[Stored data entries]
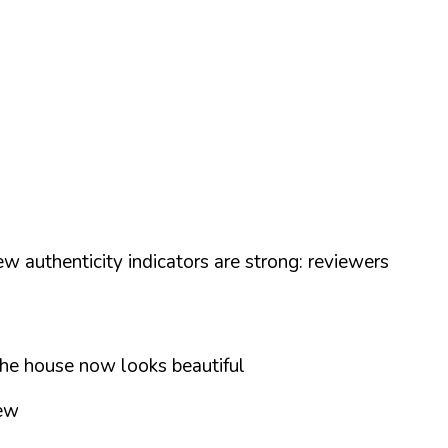
w authenticity indicators are strong: reviewers
the house now looks beautiful
iew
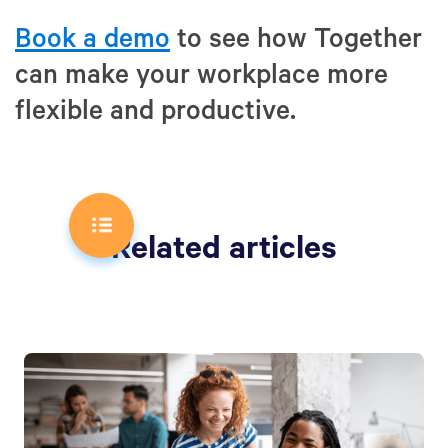
Book a demo
to see how Together
can make your workplace more
flexible and productive.
Related articles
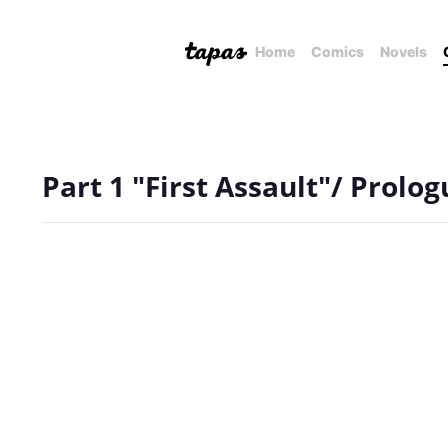
Home
Comics
Novels
Part 1 "First Assault"/ Prolog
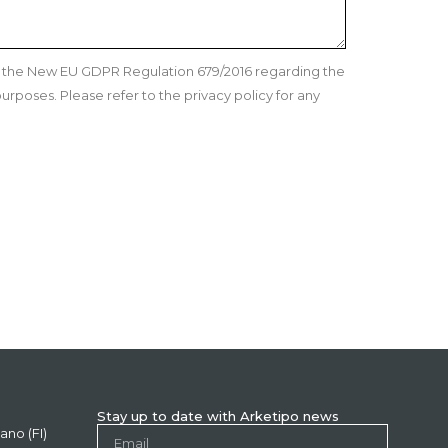
nd the New EU GDPR Regulation 679/2016 regarding the
urposes. Please refer to the privacy policy for any
Stay up to date with Arketipo news
ano (FI)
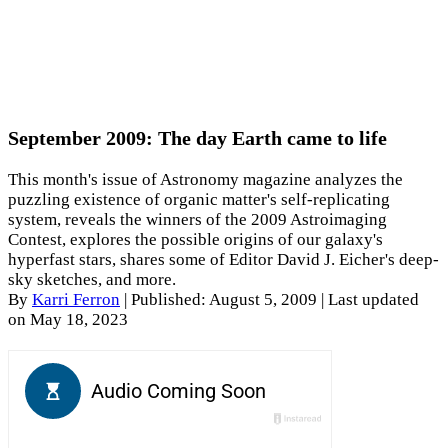
September 2009: The day Earth came to life
This month's issue of Astronomy magazine analyzes the
puzzling existence of organic matter's self-replicating
system, reveals the winners of the 2009 Astroimaging
Contest, explores the possible origins of our galaxy's
hyperfast stars, shares some of Editor David J. Eicher's deep-
sky sketches, and more.
By
Karri Ferron
|
Published: August 5, 2009
| Last updated
on May 18, 2023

### Work item
Please gather every line from the rows above that contains the string "more", treating uppercase and lowercase as different.

### Output for this task
can make your workplace more
sky sketches, and more.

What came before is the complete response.